## [Stated task]
Reproduce the material below with "collector number" replaced by "field number" throughout, leaving everything else unchanged.

** start **

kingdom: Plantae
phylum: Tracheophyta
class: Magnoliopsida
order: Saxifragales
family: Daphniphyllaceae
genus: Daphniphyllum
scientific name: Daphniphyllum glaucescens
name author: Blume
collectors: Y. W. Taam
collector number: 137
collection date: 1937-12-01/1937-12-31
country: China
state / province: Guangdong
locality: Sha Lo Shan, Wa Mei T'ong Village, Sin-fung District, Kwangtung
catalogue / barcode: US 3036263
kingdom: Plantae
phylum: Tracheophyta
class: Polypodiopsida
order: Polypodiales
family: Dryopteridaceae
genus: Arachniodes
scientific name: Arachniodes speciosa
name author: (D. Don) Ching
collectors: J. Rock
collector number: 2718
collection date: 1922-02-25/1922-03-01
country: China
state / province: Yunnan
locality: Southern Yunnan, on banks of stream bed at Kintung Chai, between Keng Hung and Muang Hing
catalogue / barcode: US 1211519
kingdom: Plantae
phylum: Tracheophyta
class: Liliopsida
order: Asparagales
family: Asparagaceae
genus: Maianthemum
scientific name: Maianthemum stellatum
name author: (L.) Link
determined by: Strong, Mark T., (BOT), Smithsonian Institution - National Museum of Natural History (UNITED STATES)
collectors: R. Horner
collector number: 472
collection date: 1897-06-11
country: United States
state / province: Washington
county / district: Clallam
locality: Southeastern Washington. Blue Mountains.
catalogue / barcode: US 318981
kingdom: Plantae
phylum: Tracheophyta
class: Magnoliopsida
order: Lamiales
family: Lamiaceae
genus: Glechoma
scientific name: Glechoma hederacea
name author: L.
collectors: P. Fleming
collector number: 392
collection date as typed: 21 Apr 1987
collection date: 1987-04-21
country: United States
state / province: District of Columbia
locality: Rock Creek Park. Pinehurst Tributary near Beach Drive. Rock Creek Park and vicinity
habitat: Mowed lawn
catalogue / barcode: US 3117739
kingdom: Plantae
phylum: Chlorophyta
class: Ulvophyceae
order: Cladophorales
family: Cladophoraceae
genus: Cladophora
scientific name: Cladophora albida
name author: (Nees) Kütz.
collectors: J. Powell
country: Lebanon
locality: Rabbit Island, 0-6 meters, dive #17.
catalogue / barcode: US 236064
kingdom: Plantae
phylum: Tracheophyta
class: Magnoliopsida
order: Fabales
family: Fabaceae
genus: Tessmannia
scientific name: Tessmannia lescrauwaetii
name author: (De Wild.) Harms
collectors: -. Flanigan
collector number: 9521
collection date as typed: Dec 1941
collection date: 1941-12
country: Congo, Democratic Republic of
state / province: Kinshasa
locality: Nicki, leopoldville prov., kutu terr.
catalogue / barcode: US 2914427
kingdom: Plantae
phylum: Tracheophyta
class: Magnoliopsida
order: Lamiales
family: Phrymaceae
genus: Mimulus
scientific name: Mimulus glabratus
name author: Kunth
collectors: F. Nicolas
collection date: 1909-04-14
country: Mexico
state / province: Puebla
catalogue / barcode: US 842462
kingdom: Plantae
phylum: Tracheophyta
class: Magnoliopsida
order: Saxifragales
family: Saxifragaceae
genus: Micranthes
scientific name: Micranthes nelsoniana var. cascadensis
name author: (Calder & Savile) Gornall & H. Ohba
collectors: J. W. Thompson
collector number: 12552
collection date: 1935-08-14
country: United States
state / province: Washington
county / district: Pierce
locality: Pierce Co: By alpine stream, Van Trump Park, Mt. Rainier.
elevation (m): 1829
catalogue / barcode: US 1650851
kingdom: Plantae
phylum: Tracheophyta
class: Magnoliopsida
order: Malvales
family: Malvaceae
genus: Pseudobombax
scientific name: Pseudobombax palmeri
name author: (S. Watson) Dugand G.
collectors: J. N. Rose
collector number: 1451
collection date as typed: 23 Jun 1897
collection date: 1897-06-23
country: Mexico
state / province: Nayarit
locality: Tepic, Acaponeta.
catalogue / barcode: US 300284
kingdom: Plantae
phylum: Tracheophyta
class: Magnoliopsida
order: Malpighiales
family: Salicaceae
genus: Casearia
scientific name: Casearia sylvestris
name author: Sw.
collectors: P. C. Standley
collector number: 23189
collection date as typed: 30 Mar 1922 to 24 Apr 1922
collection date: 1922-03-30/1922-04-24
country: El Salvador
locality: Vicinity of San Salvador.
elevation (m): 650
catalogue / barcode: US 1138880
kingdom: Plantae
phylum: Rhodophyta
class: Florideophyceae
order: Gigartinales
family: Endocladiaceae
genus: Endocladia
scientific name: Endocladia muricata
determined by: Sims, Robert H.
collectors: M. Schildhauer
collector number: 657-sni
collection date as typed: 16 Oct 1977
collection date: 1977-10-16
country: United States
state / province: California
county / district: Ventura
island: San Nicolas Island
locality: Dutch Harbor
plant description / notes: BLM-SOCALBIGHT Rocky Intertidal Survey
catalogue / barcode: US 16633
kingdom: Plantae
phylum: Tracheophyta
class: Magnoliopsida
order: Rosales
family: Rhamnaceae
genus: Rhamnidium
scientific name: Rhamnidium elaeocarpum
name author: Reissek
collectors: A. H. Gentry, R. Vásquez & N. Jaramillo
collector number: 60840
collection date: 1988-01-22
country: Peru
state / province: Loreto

** end **

## [Answer below]
kingdom: Plantae
phylum: Tracheophyta
class: Magnoliopsida
order: Saxifragales
family: Daphniphyllaceae
genus: Daphniphyllum
scientific name: Daphniphyllum glaucescens
name author: Blume
collectors: Y. W. Taam
field number: 137
collection date: 1937-12-01/1937-12-31
country: China
state / province: Guangdong
locality: Sha Lo Shan, Wa Mei T'ong Village, Sin-fung District, Kwangtung
catalogue / barcode: US 3036263
kingdom: Plantae
phylum: Tracheophyta
class: Polypodiopsida
order: Polypodiales
family: Dryopteridaceae
genus: Arachniodes
scientific name: Arachniodes speciosa
name author: (D. Don) Ching
collectors: J. Rock
field number: 2718
collection date: 1922-02-25/1922-03-01
country: China
state / province: Yunnan
locality: Southern Yunnan, on banks of stream bed at Kintung Chai, between Keng Hung and Muang Hing
catalogue / barcode: US 1211519
kingdom: Plantae
phylum: Tracheophyta
class: Liliopsida
order: Asparagales
family: Asparagaceae
genus: Maianthemum
scientific name: Maianthemum stellatum
name author: (L.) Link
determined by: Strong, Mark T., (BOT), Smithsonian Institution - National Museum of Natural History (UNITED STATES)
collectors: R. Horner
field number: 472
collection date: 1897-06-11
country: United States
state / province: Washington
county / district: Clallam
locality: Southeastern Washington. Blue Mountains.
catalogue / barcode: US 318981
kingdom: Plantae
phylum: Tracheophyta
class: Magnoliopsida
order: Lamiales
family: Lamiaceae
genus: Glechoma
scientific name: Glechoma hederacea
name author: L.
collectors: P. Fleming
field number: 392
collection date as typed: 21 Apr 1987
collection date: 1987-04-21
country: United States
state / province: District of Columbia
locality: Rock Creek Park. Pinehurst Tributary near Beach Drive. Rock Creek Park and vicinity
habitat: Mowed lawn
catalogue / barcode: US 3117739
kingdom: Plantae
phylum: Chlorophyta
class: Ulvophyceae
order: Cladophorales
family: Cladophoraceae
genus: Cladophora
scientific name: Cladophora albida
name author: (Nees) Kütz.
collectors: J. Powell
country: Lebanon
locality: Rabbit Island, 0-6 meters, dive #17.
catalogue / barcode: US 236064
kingdom: Plantae
phylum: Tracheophyta
class: Magnoliopsida
order: Fabales
family: Fabaceae
genus: Tessmannia
scientific name: Tessmannia lescrauwaetii
name author: (De Wild.) Harms
collectors: -. Flanigan
field number: 9521
collection date as typed: Dec 1941
collection date: 1941-12
country: Congo, Democratic Republic of
state / province: Kinshasa
locality: Nicki, leopoldville prov., kutu terr.
catalogue / barcode: US 2914427
kingdom: Plantae
phylum: Tracheophyta
class: Magnoliopsida
order: Lamiales
family: Phrymaceae
genus: Mimulus
scientific name: Mimulus glabratus
name author: Kunth
collectors: F. Nicolas
collection date: 1909-04-14
country: Mexico
state / province: Puebla
catalogue / barcode: US 842462
kingdom: Plantae
phylum: Tracheophyta
class: Magnoliopsida
order: Saxifragales
family: Saxifragaceae
genus: Micranthes
scientific name: Micranthes nelsoniana var. cascadensis
name author: (Calder & Savile) Gornall & H. Ohba
collectors: J. W. Thompson
field number: 12552
collection date: 1935-08-14
country: United States
state / province: Washington
county / district: Pierce
locality: Pierce Co: By alpine stream, Van Trump Park, Mt. Rainier.
elevation (m): 1829
catalogue / barcode: US 1650851
kingdom: Plantae
phylum: Tracheophyta
class: Magnoliopsida
order: Malvales
family: Malvaceae
genus: Pseudobombax
scientific name: Pseudobombax palmeri
name author: (S. Watson) Dugand G.
collectors: J. N. Rose
field number: 1451
collection date as typed: 23 Jun 1897
collection date: 1897-06-23
country: Mexico
state / province: Nayarit
locality: Tepic, Acaponeta.
catalogue / barcode: US 300284
kingdom: Plantae
phylum: Tracheophyta
class: Magnoliopsida
order: Malpighiales
family: Salicaceae
genus: Casearia
scientific name: Casearia sylvestris
name author: Sw.
collectors: P. C. Standley
field number: 23189
collection date as typed: 30 Mar 1922 to 24 Apr 1922
collection date: 1922-03-30/1922-04-24
country: El Salvador
locality: Vicinity of San Salvador.
elevation (m): 650
catalogue / barcode: US 1138880
kingdom: Plantae
phylum: Rhodophyta
class: Florideophyceae
order: Gigartinales
family: Endocladiaceae
genus: Endocladia
scientific name: Endocladia muricata
determined by: Sims, Robert H.
collectors: M. Schildhauer
field number: 657-sni
collection date as typed: 16 Oct 1977
collection date: 1977-10-16
country: United States
state / province: California
county / district: Ventura
island: San Nicolas Island
locality: Dutch Harbor
plant description / notes: BLM-SOCALBIGHT Rocky Intertidal Survey
catalogue / barcode: US 16633
kingdom: Plantae
phylum: Tracheophyta
class: Magnoliopsida
order: Rosales
family: Rhamnaceae
genus: Rhamnidium
scientific name: Rhamnidium elaeocarpum
name author: Reissek
collectors: A. H. Gentry, R. Vásquez & N. Jaramillo
field number: 60840
collection date: 1988-01-22
country: Peru
state / province: Loreto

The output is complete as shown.